Saved data entries:

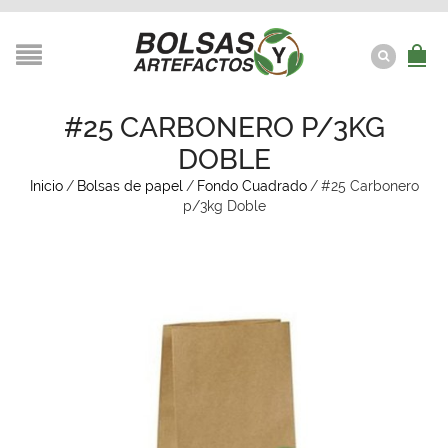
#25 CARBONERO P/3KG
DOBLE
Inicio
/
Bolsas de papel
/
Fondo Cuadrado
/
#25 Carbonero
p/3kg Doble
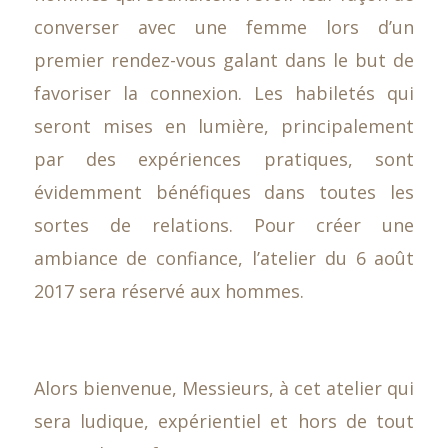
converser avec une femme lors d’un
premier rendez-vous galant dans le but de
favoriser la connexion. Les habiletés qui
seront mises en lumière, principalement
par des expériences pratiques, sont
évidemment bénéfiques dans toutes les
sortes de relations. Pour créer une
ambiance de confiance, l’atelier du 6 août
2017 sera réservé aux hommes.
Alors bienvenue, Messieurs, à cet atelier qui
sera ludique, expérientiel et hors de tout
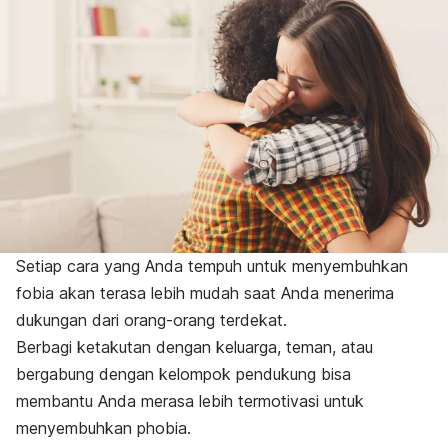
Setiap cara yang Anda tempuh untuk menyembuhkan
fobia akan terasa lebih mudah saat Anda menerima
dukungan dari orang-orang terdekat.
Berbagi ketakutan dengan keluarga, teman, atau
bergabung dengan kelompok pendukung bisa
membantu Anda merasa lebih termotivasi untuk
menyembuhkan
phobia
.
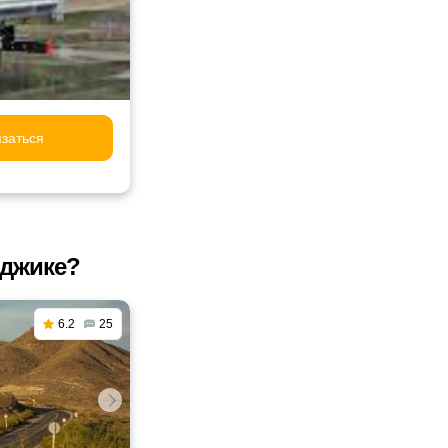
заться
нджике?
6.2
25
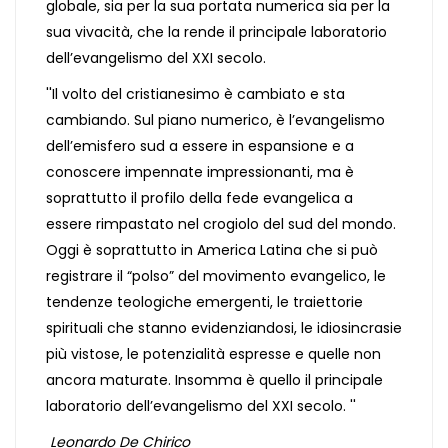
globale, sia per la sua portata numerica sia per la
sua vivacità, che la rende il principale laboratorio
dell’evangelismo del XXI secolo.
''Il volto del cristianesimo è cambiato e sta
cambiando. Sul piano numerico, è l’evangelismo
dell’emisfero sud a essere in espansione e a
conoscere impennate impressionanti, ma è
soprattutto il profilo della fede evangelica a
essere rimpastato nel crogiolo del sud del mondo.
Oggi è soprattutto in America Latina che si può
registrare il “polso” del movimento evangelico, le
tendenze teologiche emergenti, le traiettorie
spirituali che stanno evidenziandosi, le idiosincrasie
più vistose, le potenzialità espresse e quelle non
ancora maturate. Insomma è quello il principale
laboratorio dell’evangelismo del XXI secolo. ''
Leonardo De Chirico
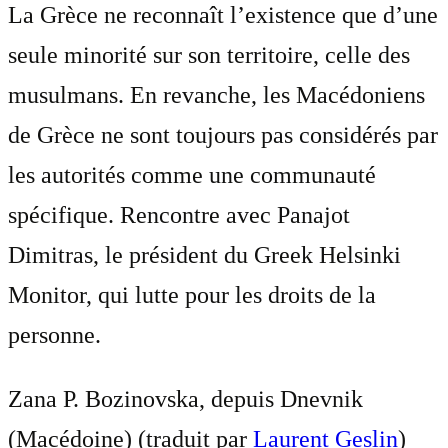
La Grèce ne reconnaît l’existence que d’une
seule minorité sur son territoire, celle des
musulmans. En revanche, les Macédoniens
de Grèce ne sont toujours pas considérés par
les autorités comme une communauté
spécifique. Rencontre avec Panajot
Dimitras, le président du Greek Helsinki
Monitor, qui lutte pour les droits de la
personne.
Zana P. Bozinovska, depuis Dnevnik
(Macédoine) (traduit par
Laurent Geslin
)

TASK GOAL:
Tally the lines of the data that contain the string "laboratorio" and report the total alone.

PROBLEM SOLUTION:
2